Saved entries
== Segment start ==

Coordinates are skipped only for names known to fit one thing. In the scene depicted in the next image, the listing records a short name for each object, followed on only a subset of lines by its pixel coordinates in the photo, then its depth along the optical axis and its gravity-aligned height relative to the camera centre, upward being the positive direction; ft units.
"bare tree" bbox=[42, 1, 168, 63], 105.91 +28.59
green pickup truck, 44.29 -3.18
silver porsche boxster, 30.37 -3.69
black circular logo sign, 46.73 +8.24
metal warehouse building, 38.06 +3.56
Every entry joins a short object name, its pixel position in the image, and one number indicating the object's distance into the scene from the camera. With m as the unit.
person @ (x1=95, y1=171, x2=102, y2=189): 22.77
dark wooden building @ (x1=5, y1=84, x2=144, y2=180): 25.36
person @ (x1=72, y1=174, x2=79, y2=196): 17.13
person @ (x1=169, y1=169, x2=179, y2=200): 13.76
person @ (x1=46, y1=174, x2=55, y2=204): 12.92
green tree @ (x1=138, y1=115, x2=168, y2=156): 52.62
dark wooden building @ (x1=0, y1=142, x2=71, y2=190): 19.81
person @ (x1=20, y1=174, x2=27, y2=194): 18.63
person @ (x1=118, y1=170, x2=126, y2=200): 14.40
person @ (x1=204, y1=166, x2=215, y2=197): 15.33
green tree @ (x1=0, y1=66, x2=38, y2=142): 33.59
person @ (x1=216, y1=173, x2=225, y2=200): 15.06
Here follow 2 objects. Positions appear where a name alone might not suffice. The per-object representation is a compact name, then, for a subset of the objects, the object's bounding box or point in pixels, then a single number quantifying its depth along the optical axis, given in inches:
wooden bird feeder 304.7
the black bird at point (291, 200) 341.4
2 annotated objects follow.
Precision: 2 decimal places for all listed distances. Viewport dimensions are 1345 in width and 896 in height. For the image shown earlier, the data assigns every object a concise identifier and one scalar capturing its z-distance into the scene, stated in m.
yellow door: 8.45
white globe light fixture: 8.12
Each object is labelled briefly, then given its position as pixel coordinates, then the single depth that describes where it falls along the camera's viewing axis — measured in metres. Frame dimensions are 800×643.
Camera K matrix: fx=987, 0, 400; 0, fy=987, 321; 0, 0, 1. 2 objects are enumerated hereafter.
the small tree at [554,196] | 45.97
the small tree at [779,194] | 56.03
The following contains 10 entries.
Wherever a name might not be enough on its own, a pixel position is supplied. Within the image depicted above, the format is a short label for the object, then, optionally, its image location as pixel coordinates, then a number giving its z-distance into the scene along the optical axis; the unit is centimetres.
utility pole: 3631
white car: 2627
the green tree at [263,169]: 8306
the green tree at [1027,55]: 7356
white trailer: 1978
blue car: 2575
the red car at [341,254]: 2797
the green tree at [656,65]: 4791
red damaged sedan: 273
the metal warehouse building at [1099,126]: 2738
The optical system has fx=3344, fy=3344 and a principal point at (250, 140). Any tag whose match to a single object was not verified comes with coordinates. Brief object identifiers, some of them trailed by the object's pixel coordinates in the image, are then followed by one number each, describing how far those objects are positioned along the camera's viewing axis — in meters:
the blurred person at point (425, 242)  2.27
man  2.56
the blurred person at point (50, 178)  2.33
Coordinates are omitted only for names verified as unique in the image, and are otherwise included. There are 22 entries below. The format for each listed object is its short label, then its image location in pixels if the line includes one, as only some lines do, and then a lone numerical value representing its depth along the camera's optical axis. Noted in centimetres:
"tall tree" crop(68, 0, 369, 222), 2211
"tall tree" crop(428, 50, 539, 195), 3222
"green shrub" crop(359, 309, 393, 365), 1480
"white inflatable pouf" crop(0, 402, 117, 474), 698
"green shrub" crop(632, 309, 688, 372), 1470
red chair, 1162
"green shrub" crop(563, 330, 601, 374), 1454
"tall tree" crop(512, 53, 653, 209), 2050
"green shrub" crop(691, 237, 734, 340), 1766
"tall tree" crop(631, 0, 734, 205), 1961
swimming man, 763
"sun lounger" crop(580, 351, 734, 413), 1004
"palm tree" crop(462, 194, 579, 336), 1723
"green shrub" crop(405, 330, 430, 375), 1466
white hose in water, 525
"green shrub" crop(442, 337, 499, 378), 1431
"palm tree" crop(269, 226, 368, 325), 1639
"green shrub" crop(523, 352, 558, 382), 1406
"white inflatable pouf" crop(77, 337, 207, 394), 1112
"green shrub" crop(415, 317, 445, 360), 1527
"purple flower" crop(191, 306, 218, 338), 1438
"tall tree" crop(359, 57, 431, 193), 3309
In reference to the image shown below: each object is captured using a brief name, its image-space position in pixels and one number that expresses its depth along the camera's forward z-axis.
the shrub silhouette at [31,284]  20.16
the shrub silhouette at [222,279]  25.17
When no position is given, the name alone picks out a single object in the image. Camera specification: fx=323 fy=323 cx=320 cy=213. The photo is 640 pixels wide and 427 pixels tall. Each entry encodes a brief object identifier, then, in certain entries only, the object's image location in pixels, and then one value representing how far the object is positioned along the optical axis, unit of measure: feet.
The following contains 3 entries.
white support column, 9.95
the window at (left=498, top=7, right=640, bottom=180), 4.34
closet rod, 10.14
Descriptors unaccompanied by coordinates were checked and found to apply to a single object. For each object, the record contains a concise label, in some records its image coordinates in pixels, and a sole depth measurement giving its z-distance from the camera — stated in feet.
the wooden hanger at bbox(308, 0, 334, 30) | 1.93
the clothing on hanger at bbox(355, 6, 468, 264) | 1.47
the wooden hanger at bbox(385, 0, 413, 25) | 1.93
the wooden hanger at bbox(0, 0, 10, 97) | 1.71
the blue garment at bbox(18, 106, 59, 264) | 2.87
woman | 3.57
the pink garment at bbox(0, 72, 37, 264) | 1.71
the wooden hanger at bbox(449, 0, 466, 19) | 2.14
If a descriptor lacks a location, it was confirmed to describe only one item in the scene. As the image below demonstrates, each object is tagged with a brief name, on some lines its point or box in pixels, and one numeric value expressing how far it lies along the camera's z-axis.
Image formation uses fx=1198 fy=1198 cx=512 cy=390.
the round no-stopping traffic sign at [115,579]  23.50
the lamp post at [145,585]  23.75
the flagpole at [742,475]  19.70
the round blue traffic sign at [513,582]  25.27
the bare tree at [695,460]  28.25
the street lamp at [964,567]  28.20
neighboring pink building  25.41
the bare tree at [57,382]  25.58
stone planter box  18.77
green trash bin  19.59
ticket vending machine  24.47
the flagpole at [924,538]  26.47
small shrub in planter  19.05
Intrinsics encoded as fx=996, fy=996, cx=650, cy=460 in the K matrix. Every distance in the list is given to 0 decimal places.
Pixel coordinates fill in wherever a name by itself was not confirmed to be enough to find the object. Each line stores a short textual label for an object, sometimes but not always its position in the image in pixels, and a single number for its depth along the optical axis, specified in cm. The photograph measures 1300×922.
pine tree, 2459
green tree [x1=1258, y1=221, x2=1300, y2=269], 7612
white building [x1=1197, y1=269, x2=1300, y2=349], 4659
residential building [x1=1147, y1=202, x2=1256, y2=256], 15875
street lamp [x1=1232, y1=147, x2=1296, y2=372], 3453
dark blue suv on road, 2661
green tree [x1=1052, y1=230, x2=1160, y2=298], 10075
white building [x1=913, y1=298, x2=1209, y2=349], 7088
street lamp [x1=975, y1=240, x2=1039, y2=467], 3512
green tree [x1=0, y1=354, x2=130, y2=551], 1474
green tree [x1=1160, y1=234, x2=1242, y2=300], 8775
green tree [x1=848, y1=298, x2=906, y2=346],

== Segment end ==

Requirement
Could you repeat exactly the lines above from the line with "neighboring pink building" up to and including the line with "small shrub in", and only those?

Solution below
neighboring pink building  25.41
the bare tree at [57,382]  25.58
stone planter box  18.77
green trash bin  19.59
ticket vending machine  24.47
the flagpole at [924,538]  26.47
small shrub in planter  19.05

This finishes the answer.